**Texto de lectura**

9. Cierto es que aun en los mismos justos del Antiguo Testamento ya inhabitó el Espíritu Santo, según lo sabemos de los profetas, de Zacarías, del Bautista, de Simeón y de Ana; pues no fue en Pentecostés cuando el Espíritu Santo comenzó a inhabitar en los Santos por vez primera: en aquel día aumentó sus dones, mostrándose más rico y más abundante en su largueza (San León Magno, 3ª Homilía de Pentecostés). También aquéllos eran hijos de Dios, mas aún permanecían en la condición de siervos, porque tampoco el hijo se diferencia del siervo, mientras está bajo tutela (Gál 4, 1-2); a más de que la justicia en ellos no era sino por los previstos méritos de Cristo, y la comunicación del Espíritu Santo hecha después de Cristo es mucho más copiosa, como la cosa pactada vence en valor a la prenda, y como la realidad excede en mucho a su figura. Y por ello así lo afirmó Juan: “Aún no había sido dado el Espíritu Santo, porque Jesús no había sido glorificado” (Jn 7, 39). Inmediatamente que Cristo, ascendiendo a lo alto, hubo tomado posesión de su reino, conquistado con tanto trabajo, con divina munificencia abrió sus tesoros, repartiendo a los hombres los dones del Espíritu Santo (Ef 4, 8): “Y no es que antes no hubiese sido mandado el Espíritu Santo, sino que no había sido dado como lo fue después de la glorificación de Cristo” (S. Agustín, De Trin. 1, 4 e.20). Y ello porque la naturaleza humana es esencialmente sierva de Dios: “La criatura es sierva, nosotros somos siervos de Dios según la naturaleza” (S. Cirilo de Alejandría, Thesam. 1,5 c.5); más aún: por el primer pecado toda nuestra naturaleza cayó tan baja que se tornó enemiga de Dios: “Éramos por la naturaleza hijos de la ira” (Ef 2, 3). No había fuerza capaz de levantarnos de caída tan grande y rescatarnos de la eterna ruina. Pero Dios, que nos había creado, se movió a piedad; y por medio de su Unigénito restituyó al hombre a la noble altura de donde había caído, y aun le realzó con más abundante riqueza de dones. Ninguna lengua puede expresar esta labor de la divina gracia en las almas de los hombres, por la que son llamados, ya en las Sagradas Escrituras, ya en los escritos de los Padres de la Iglesia, regenerados, criaturas nuevas, participantes de la divina naturaleza, hijos de Dios, deificados, y así más aún. Ahora bien: beneficios tan grandes propiamente los debemos al Espíritu Santo.

**Información mostrada**

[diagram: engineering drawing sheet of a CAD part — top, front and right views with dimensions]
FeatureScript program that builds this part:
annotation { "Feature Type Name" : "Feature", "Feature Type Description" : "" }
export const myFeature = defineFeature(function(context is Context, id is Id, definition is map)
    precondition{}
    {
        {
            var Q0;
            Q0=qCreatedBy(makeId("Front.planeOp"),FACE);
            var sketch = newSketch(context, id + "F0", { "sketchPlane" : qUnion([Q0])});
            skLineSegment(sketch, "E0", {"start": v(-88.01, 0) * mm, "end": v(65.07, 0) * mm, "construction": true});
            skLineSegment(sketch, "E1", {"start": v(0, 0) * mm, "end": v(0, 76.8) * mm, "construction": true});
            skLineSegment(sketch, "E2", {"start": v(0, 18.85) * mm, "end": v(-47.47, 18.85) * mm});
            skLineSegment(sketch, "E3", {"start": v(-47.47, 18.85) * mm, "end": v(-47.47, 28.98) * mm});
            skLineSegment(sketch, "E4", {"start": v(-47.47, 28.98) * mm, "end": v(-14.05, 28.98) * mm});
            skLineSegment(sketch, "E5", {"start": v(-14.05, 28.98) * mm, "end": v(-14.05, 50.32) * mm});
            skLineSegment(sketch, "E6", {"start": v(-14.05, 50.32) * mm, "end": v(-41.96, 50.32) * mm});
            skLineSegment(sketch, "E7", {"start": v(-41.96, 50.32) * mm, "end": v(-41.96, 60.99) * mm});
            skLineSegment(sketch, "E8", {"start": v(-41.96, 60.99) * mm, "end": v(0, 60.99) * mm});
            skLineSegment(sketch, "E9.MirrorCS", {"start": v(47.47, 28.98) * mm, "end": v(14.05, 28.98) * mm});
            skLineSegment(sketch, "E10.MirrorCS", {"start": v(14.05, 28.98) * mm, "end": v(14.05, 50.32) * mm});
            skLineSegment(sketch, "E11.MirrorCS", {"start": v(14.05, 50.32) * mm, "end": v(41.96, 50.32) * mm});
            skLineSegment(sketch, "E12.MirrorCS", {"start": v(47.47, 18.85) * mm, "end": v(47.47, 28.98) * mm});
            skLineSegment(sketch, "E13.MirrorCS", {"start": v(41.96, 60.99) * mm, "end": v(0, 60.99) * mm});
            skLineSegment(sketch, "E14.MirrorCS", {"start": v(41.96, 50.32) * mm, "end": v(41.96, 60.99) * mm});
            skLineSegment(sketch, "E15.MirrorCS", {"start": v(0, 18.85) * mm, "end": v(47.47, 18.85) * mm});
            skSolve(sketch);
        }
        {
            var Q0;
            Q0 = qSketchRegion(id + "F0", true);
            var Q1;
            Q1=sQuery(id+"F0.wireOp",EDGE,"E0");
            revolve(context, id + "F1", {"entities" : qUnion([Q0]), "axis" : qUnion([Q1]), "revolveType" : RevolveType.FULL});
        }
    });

**Consignas**
a) Copia sin cambios las líneas de los registros desde el comienzo hasta la línea que contiene "v(0, 76.8) *", ambas incluidas.
b) Prosigue el texto sobre el Espíritu Santo a continuación de su última oración.
El texto y los registros son materiales independientes entre sí.

**Respuestas por consigna**
a)
[diagram: engineering drawing sheet of a CAD part — top, front and right views with dimensions]
FeatureScript program that builds this part:
annotation { "Feature Type Name" : "Feature", "Feature Type Description" : "" }
export const myFeature = defineFeature(function(context is Context, id is Id, definition is map)
    precondition{}
    {
        {
            var Q0;
            Q0=qCreatedBy(makeId("Front.planeOp"),FACE);
            var sketch = newSketch(context, id + "F0", { "sketchPlane" : qUnion([Q0])});
            skLineSegment(sketch, "E0", {"start": v(-88.01, 0) * mm, "end": v(65.07, 0) * mm, "construction": true});
            skLineSegment(sketch, "E1", {"start": v(0, 0) * mm, "end": v(0, 76.8) * mm, "construction": true});

b)
Él es el Espíritu de adopción de los hijos, en el cual clamamos: “Abba”, “Padre”; inunda los corazones con la dulzura de su paternal amor: da testimonio a nuestro espíritu de que somos hijos de Dios (Rom 8, 15-16). Para declarar lo cual es muy oportuna aquella observación del Angélico, de que hay cierta semejanza entre las dos obras del Espíritu Santo; puesto que por la virtud del Espíritu Santo, Cristo fue concebido en santidad para ser hijo natural de Dios, y los hombres son santificados para ser hijos adoptivos de Dios (Summa Theologiae III q.32, a.1). Y así, con mucha mayor nobleza aún que en el orden natural, la espiritual generación es fruto del Amor increado.

En los sacramentos.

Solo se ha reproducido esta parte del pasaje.